In all cases, the P(Y≥0.85)≈0, thus, the claim that at least 85% of the students support the current president is very unlikely, almost impossible to happen.

d. Using the posterior distribution, how many students are expected to support the current president if the survey is given to a sample of 100 students?

pred.prob.dist <- pbetap(c(26.1, 52.1),100,0:100)
discint(cbind(0:100,pred.prob.dist), 0.85)
## $prob
## [1] 0.8623549
## 
## $set
##  [1] 23 24 25 26 27 28 29 30 31 32 33 34 35 36 37 38 39 40 41 42 43

Thus, \(P(23≤Y˜≤43)≈0.86\). So, there’s an 86% chance that 23-43 students in the sample will support the current president.

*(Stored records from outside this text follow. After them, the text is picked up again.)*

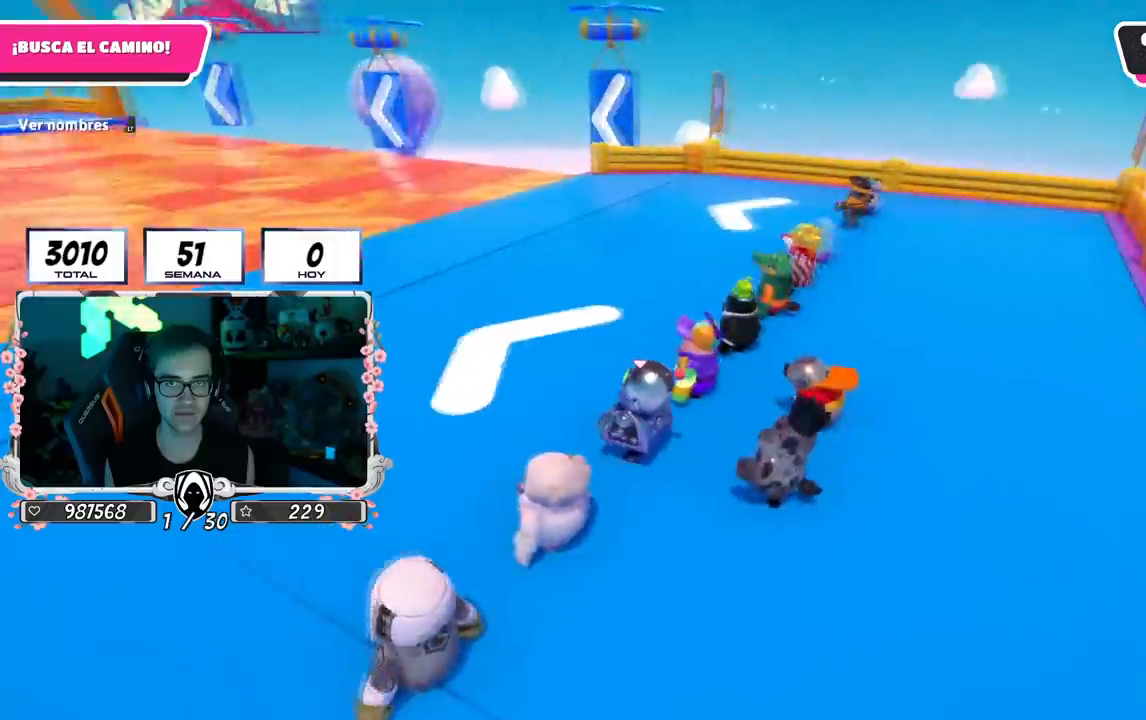
{"buttons": [], "left_stick": "up", "right_stick": "center", "events": [[117, "right_stick", "down-left"], [300, "L2", "down"], [317, "L1", "down"], [434, "right_stick", "center"], [484, "L1", "up"], [501, "L2", "up"]]}
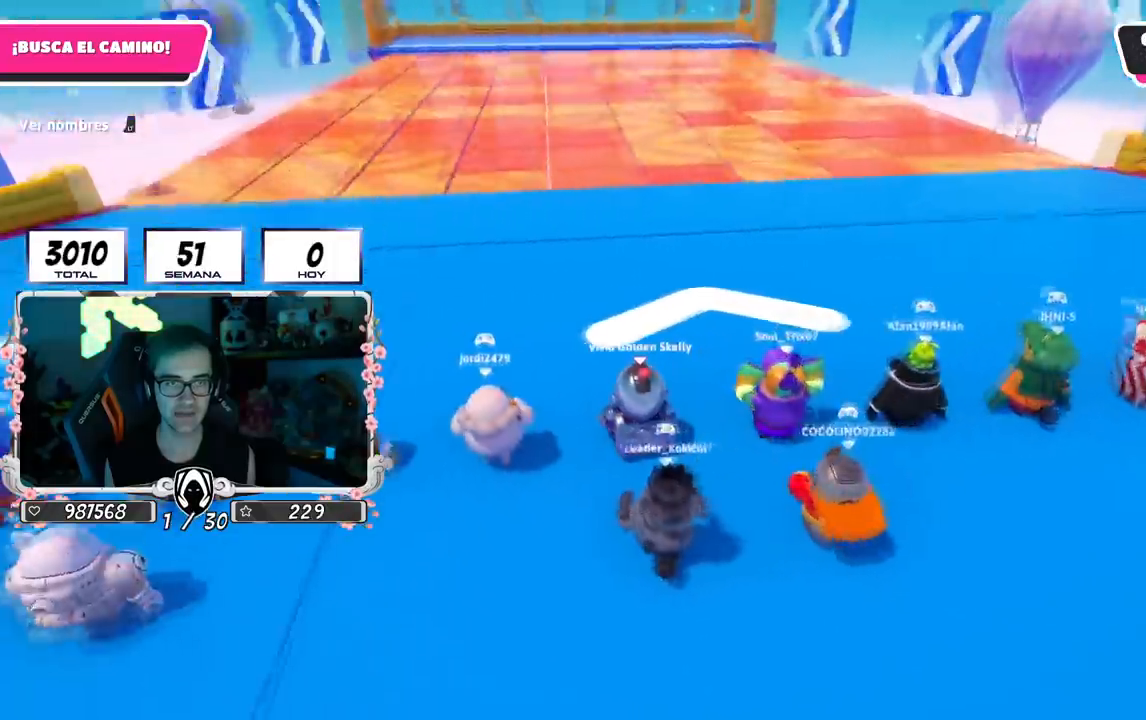
{"buttons": [], "left_stick": "up", "right_stick": "center", "events": [[217, "L2", "down"], [400, "L2", "up"]]}
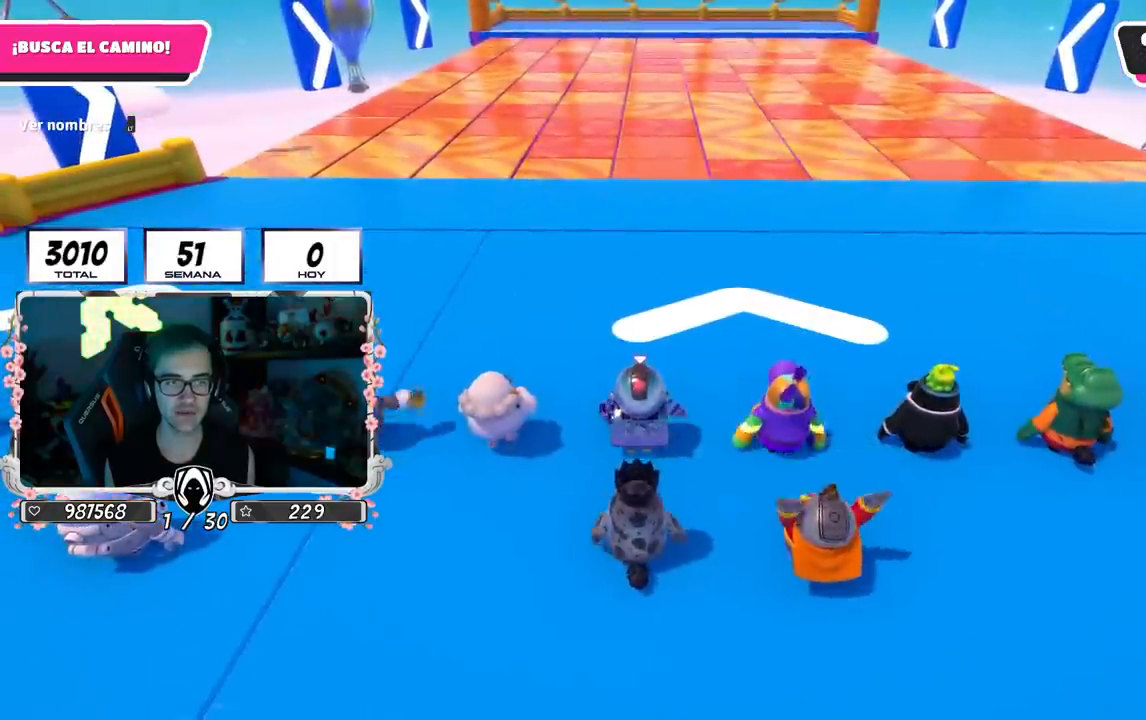
{"buttons": [], "left_stick": "up", "right_stick": "center", "events": [[17, "L2", "down"], [150, "L2", "up"]]}
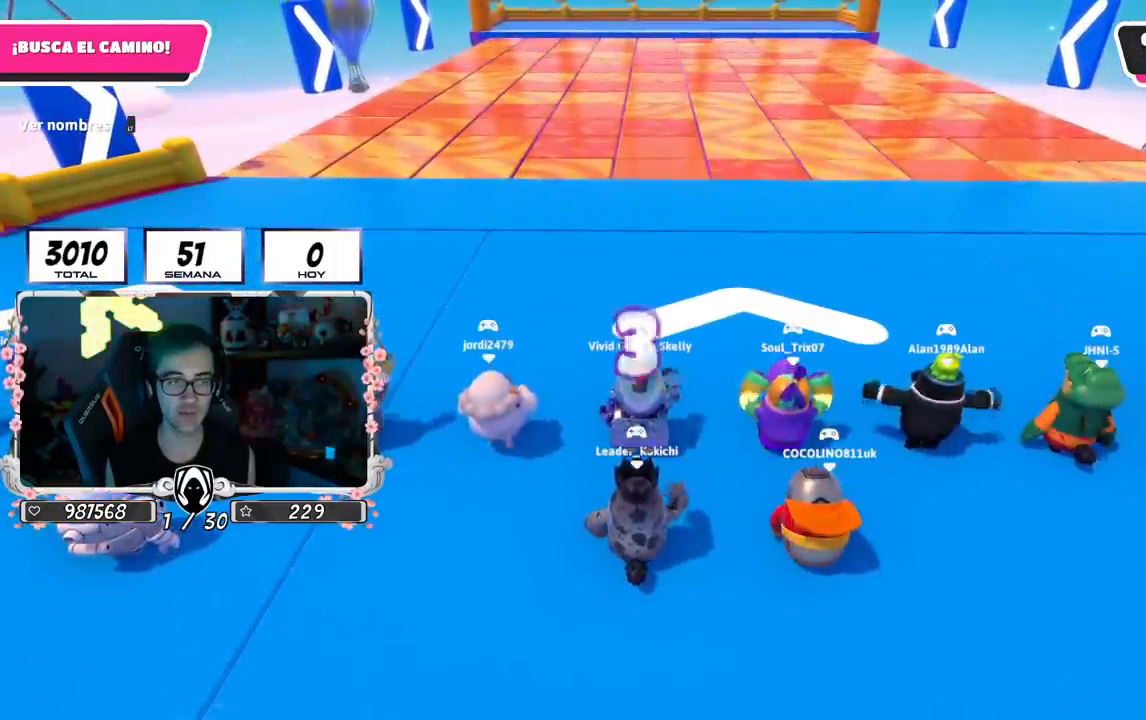
{"buttons": [], "left_stick": "up", "right_stick": "center", "events": [[367, "right_stick", "up-left"], [467, "right_stick", "center"]]}
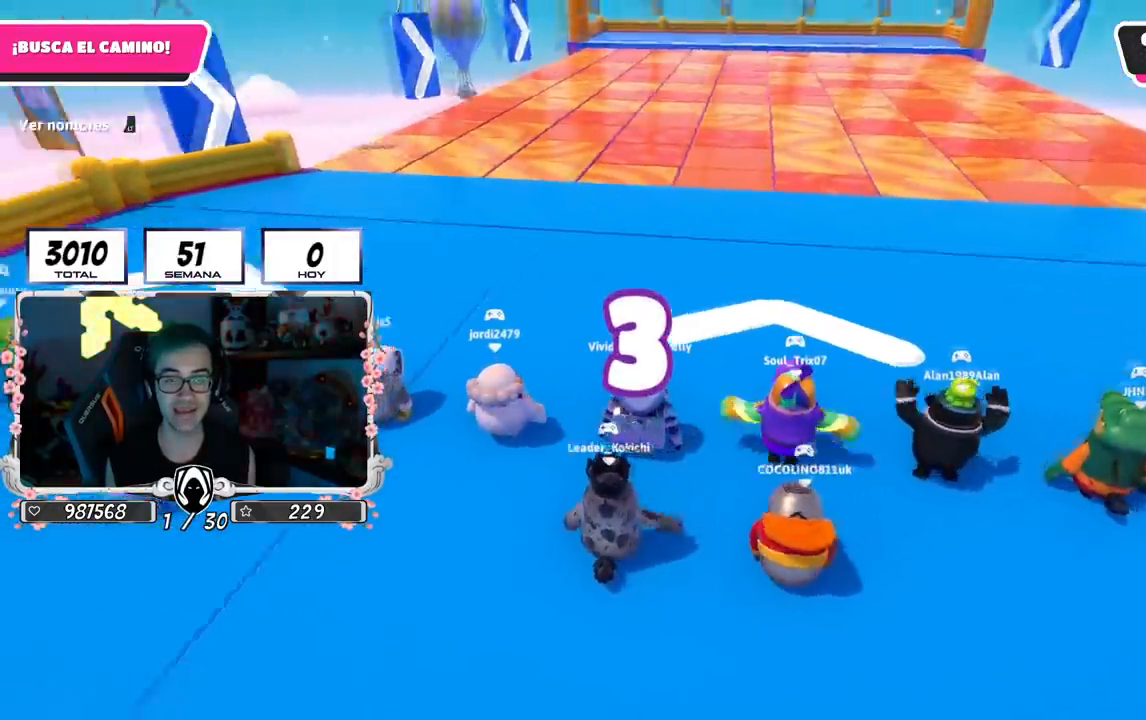
{"buttons": [], "left_stick": "up", "right_stick": "center", "events": [[284, "right_stick", "right"], [351, "right_stick", "center"]]}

e. Does the posterior distribution describe well the prediction in (d)? Explain.

pred_p_sim <- rbeta(1000, 26.1, 52.1)
pred_y_sim <- rbinom(1000,100, pred_p_sim)
hist(pred_y_sim,xlab="Simulated Y", main = " ")
abline(v = mean(pred_y_sim), col = "red", lwd = 3, lty = 2)

The observed value of s is in the middle of the distribution. Notice also that the Bayesian point estimate of p is the mean of Beta(a’, b’) which is approximately 33. This probably means that the posterior distribution describes well the prediction in (d) as the sample gets larger.